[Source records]
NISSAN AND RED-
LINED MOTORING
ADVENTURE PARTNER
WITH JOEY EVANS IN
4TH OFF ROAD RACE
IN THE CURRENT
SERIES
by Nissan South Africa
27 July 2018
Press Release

> Required action
Output the rows above line for line, unchanged.

> Solution
NISSAN AND RED-
LINED MOTORING
ADVENTURE PARTNER
WITH JOEY EVANS IN
4TH OFF ROAD RACE
IN THE CURRENT
SERIES
by Nissan South Africa
27 July 2018
Press Release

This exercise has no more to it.